Task goal:
Update the article on confidential settlement agreements from "A modest proposal" to "frenzy of media.", putting "press coverage" in place of "media coverage".
--- Begin Document text ---
The warrior’s arsenal

A modest proposal regarding the continued usefulness of confidential settlement agreements for sexual-harassment cases in a post-Weinstein era

Jason L. Oliver
2018 August

As California’s plaintiffs’ lawyers continue to fight for victims of workplace sexual harassment and abuse, as well as the retaliation that often accompanies it, we all have observed with interest as scandal after scandal has unfolded to reveal the sordid sexual misdeeds of powerful people (usually men) in the workplace. Many of us have also wondered what type of long-term impact the vast amount of media coverage of the #MeToo movement will have on juries, judges, and especially, our clients’ cases. Many of us have also wondered how lawmakers might respond legislatively to the underlying issues at the forefront of this frenzy of media.

The anti-confidentiality movement

Recent developments demonstrate a move against confidentiality in sexual harassment and abuse cases. In the past several months, concrete answers to the above situations have begun to emerge. There is a movement afoot seeking to stamp out the use of confidential settlements and non-disclosure agreements in sexual harassment and abuse cases. One of the approaches to this end is to eliminate certain financial incentives for defendants who might wish to settle. For example, in the recently passed so-called Tax Cuts and Jobs Act (the Act), one provision, although stopping short of an outright ban on confidentiality provisions and non-disclosure agreements, is clearly designed to disincentivize people and businesses from using confidential settlements and non-disclosure agreements in sexual harassment and abuse cases.
--- End Document text ---
--- Begin Information shown ---
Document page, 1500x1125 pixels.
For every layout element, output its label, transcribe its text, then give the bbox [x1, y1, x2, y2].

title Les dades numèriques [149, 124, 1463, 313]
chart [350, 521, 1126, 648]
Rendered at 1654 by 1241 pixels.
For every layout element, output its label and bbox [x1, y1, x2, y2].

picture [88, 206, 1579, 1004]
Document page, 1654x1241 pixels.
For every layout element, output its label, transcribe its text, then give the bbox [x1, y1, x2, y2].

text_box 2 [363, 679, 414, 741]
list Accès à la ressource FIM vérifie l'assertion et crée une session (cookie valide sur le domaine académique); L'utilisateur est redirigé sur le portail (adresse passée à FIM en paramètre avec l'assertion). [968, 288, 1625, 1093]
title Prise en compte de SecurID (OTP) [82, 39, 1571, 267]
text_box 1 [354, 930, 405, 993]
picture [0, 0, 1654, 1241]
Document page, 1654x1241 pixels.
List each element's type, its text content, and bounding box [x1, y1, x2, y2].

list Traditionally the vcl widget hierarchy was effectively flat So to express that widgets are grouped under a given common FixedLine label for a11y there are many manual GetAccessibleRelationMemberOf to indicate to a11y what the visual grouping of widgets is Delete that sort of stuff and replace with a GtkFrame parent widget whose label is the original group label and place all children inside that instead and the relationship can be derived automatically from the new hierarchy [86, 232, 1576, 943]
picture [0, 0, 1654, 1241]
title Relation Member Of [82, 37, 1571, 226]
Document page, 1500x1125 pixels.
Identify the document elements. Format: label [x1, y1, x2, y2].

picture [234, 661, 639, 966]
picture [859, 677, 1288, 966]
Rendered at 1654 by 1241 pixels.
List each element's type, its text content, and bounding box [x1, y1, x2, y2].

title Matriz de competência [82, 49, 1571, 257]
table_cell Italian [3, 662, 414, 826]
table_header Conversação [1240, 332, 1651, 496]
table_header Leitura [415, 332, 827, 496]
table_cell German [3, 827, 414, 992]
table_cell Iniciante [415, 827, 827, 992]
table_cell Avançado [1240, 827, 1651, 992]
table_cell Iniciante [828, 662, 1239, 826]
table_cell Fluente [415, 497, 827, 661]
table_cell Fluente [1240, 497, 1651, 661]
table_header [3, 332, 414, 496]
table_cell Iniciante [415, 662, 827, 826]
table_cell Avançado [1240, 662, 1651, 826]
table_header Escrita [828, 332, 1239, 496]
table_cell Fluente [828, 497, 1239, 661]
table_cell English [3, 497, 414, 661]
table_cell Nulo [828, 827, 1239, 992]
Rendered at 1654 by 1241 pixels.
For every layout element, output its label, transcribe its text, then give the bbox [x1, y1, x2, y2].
--- End Information shown ---
Result of the exercise:
A modest proposal regarding the continued usefulness of confidential settlement agreements for sexual-harassment cases in a post-Weinstein era

Jason L. Oliver
2018 August

As California’s plaintiffs’ lawyers continue to fight for victims of workplace sexual harassment and abuse, as well as the retaliation that often accompanies it, we all have observed with interest as scandal after scandal has unfolded to reveal the sordid sexual misdeeds of powerful people (usually men) in the workplace. Many of us have also wondered what type of long-term impact the vast amount of press coverage of the #MeToo movement will have on juries, judges, and especially, our clients’ cases. Many of us have also wondered how lawmakers might respond legislatively to the underlying issues at the forefront of this frenzy of media.